Truly I tell you, the crackheads and the prostitutes are entering the kingdom of God ahead of you.

I’m part of a community of addicts that meet on Tuesday evenings here in Toronto. This has already been one of the most formative experiences I’ve had and I’m looking forward to (and terrified of) the next 20 weeks or so. The difference between our room and other 12 step rooms is that our room is centred on the person and work of Jesus of Nazareth. In fact, this week we began step three which is traditionally worded, “[We] made a decision to turn our will and our lives over to the care of God as we understood Him.” In our room we have intentionally changed the wording of step three to, “[We] made a decision to turn our will and our lives over to the care of God.” We dropped the “as we understood Him” because we’re not just interested in submitting our lives to any old deity. Rather, we’re interested in submitting our lives to the One True God of the Gospel as He has revealed Himself in the person and work of Jesus of Nazareth. And so, the name of our group is Spiritual Journey. The goal of Spiritual Journey is not sobriety, but rather, to connect with Jesus (sobriety may or may not be another result of this). This is a place where the gospel is planted and takes root.

Provided information:
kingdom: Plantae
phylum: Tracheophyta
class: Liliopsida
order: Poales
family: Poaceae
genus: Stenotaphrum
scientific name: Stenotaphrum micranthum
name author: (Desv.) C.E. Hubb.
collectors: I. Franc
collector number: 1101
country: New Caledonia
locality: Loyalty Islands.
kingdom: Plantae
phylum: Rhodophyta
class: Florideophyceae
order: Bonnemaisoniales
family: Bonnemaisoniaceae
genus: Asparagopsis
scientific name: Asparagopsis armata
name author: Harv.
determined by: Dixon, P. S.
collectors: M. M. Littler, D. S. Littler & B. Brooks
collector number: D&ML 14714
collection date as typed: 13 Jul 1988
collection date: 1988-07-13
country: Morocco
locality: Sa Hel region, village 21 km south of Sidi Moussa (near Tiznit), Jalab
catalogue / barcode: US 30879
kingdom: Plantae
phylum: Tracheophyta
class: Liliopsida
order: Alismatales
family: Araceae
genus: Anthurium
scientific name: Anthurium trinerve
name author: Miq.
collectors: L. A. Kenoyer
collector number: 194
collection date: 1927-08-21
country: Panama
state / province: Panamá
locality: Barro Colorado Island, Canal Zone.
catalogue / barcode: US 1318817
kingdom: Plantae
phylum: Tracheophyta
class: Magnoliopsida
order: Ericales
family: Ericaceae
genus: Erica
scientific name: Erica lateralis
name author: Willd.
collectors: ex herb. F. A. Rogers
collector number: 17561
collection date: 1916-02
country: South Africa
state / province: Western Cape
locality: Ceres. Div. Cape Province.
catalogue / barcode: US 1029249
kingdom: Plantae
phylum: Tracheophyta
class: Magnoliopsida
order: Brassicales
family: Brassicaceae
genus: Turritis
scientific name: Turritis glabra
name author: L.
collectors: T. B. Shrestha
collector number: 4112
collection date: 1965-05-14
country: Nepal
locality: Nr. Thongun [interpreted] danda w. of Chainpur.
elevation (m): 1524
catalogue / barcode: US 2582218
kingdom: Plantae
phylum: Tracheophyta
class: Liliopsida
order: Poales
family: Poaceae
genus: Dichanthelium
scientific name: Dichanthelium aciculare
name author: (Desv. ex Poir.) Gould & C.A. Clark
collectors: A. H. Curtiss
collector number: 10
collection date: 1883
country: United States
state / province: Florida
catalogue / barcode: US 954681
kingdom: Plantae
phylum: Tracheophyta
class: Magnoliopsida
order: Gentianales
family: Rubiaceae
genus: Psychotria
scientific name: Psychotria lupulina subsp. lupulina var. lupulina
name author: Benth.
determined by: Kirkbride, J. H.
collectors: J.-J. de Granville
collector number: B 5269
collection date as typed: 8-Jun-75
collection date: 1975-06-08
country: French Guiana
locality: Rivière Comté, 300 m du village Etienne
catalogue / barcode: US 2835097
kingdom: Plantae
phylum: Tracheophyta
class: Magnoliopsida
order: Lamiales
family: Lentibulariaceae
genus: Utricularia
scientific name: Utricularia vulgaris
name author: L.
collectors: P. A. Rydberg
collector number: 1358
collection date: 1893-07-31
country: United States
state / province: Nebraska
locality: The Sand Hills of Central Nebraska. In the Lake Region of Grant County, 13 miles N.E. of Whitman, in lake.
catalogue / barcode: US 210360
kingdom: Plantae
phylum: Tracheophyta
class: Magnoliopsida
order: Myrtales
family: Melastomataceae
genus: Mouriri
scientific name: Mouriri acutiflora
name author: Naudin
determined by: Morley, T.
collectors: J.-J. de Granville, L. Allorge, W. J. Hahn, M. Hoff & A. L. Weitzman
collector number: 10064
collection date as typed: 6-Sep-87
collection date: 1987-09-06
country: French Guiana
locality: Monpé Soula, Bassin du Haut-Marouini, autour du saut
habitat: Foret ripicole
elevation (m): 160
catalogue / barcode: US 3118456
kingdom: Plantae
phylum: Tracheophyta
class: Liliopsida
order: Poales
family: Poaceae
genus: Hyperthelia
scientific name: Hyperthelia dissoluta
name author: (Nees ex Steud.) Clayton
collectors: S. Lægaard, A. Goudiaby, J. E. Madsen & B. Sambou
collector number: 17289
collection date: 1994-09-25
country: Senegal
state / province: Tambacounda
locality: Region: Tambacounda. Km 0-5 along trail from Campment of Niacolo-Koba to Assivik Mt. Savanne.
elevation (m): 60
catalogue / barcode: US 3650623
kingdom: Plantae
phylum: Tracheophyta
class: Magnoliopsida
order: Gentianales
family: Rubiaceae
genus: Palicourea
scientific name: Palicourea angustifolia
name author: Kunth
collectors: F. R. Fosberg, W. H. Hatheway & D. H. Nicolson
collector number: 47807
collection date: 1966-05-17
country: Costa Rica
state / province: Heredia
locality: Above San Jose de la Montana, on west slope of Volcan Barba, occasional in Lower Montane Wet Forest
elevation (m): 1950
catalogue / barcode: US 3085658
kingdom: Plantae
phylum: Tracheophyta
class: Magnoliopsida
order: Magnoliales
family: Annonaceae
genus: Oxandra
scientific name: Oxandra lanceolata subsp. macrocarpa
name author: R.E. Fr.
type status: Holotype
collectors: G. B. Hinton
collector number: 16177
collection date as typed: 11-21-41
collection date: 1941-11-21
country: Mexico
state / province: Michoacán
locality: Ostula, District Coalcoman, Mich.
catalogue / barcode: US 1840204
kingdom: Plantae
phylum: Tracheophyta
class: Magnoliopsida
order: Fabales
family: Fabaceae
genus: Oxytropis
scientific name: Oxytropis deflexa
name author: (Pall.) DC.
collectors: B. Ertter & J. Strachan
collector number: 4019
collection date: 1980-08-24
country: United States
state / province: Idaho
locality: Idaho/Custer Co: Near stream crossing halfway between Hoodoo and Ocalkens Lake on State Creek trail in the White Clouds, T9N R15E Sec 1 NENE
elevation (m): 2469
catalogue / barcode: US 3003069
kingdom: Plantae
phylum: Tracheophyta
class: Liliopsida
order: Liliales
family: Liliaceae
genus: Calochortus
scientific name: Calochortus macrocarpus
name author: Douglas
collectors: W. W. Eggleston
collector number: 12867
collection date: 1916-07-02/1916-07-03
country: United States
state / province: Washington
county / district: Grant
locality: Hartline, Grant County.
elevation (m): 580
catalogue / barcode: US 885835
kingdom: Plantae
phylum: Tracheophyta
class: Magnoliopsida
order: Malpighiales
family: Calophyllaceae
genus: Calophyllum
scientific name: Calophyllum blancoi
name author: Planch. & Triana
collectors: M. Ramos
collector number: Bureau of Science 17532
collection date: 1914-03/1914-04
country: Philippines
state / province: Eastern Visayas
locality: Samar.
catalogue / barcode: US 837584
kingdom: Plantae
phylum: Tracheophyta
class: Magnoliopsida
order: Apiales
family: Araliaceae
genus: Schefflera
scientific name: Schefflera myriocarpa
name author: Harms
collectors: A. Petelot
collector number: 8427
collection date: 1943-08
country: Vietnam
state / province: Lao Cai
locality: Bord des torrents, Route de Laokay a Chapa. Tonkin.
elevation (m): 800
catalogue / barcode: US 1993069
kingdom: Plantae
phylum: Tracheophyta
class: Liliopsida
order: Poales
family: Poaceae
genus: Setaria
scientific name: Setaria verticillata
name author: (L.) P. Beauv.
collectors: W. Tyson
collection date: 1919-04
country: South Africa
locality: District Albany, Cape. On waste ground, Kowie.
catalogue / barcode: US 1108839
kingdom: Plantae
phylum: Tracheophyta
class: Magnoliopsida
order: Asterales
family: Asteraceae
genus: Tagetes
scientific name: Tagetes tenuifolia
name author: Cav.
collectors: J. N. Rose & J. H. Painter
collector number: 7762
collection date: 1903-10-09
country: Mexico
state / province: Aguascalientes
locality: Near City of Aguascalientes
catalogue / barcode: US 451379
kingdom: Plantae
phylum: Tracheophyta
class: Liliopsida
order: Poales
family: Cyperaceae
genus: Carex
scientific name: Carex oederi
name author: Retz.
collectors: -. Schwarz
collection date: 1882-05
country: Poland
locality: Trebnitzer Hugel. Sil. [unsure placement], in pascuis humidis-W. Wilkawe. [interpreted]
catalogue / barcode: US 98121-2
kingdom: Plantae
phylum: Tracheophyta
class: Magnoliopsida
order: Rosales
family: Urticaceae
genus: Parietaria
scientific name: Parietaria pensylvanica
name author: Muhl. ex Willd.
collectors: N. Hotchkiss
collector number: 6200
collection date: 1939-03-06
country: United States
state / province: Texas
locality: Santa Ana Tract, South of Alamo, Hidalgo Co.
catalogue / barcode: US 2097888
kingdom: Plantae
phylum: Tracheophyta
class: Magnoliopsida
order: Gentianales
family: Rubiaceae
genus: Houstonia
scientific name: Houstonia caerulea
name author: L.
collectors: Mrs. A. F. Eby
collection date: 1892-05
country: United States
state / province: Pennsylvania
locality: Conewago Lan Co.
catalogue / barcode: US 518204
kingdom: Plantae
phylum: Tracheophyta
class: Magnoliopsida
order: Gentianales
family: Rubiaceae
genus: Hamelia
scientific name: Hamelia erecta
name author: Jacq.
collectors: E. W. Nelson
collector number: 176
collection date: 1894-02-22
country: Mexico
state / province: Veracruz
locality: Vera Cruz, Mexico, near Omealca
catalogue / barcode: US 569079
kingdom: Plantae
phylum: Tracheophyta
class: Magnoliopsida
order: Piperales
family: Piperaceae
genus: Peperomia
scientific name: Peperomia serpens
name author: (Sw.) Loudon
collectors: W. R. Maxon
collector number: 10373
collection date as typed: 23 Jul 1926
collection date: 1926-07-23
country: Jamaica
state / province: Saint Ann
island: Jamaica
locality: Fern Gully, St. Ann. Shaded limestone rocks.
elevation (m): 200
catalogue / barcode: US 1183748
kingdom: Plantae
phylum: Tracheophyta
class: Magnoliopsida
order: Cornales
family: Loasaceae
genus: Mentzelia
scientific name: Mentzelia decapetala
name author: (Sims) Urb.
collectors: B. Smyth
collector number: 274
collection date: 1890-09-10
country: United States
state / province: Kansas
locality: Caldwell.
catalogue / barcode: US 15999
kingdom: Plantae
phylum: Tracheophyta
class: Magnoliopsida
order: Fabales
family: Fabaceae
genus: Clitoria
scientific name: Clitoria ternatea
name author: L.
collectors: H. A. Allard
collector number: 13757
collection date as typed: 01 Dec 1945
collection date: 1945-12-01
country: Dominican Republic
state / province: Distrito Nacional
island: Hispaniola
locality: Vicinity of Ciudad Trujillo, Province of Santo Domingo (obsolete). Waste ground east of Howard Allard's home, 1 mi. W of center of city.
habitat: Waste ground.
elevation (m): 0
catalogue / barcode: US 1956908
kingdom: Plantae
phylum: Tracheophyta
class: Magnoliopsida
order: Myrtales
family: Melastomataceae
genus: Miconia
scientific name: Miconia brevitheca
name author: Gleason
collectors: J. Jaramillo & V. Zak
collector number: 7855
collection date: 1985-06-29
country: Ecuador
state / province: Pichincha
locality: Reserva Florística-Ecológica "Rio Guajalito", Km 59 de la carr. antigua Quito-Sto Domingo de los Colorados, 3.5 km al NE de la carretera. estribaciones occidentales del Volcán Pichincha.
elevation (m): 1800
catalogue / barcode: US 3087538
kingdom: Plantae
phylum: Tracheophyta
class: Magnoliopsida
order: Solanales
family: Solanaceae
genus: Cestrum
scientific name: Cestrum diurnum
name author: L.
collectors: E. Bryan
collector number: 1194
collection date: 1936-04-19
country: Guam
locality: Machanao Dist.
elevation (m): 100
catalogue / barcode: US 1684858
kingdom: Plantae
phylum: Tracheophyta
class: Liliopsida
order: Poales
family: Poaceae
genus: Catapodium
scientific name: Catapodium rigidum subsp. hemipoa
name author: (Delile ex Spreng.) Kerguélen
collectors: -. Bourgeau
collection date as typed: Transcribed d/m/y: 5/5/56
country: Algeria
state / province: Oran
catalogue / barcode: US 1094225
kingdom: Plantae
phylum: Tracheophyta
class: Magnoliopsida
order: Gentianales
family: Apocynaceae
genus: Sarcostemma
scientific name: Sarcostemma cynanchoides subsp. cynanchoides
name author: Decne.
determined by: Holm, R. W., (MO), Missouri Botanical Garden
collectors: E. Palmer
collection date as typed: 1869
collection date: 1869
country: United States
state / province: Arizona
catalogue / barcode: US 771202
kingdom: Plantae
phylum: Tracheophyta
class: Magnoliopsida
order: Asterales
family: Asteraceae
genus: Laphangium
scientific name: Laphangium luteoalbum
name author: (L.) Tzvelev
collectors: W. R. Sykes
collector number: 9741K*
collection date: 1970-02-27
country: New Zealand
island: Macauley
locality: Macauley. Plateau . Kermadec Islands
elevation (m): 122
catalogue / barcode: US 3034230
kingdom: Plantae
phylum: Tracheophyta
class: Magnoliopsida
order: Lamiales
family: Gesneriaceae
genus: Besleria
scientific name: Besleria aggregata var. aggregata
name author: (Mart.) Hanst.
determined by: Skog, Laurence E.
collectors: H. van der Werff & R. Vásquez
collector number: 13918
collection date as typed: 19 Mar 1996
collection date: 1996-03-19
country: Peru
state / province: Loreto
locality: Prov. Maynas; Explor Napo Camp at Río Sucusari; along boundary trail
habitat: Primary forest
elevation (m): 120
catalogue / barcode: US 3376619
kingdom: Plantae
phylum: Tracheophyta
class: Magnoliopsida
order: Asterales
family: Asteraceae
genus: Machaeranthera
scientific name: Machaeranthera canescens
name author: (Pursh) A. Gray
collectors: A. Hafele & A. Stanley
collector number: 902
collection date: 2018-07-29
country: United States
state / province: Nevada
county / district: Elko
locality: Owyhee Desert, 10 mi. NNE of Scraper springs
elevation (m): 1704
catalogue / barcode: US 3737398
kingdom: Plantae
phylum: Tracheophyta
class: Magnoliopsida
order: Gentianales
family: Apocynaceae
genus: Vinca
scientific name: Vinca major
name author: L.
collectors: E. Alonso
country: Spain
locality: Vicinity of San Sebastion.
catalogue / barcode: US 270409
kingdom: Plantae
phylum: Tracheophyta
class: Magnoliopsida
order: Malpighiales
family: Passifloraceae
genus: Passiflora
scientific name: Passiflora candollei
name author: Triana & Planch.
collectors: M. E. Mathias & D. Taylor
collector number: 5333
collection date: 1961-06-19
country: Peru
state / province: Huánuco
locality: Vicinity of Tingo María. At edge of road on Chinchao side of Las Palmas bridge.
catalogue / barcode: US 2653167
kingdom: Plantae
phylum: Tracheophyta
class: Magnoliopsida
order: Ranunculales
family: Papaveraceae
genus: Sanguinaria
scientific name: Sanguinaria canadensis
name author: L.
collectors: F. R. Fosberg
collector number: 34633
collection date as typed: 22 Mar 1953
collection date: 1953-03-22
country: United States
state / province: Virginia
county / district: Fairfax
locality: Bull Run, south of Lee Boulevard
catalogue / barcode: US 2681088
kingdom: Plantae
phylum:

Problem statement: Reproduce the passage about the Tuesday evening recovery group word for word, from beginning to end. The records have no connection to the passage about the Tuesday evening recovery group.

The response:
Truly I tell you, the crackheads and the prostitutes are entering the kingdom of God ahead of you.

I’m part of a community of addicts that meet on Tuesday evenings here in Toronto. This has already been one of the most formative experiences I’ve had and I’m looking forward to (and terrified of) the next 20 weeks or so. The difference between our room and other 12 step rooms is that our room is centred on the person and work of Jesus of Nazareth. In fact, this week we began step three which is traditionally worded, “[We] made a decision to turn our will and our lives over to the care of God as we understood Him.” In our room we have intentionally changed the wording of step three to, “[We] made a decision to turn our will and our lives over to the care of God.” We dropped the “as we understood Him” because we’re not just interested in submitting our lives to any old deity. Rather, we’re interested in submitting our lives to the One True God of the Gospel as He has revealed Himself in the person and work of Jesus of Nazareth. And so, the name of our group is Spiritual Journey. The goal of Spiritual Journey is not sobriety, but rather, to connect with Jesus (sobriety may or may not be another result of this). This is a place where the gospel is planted and takes root.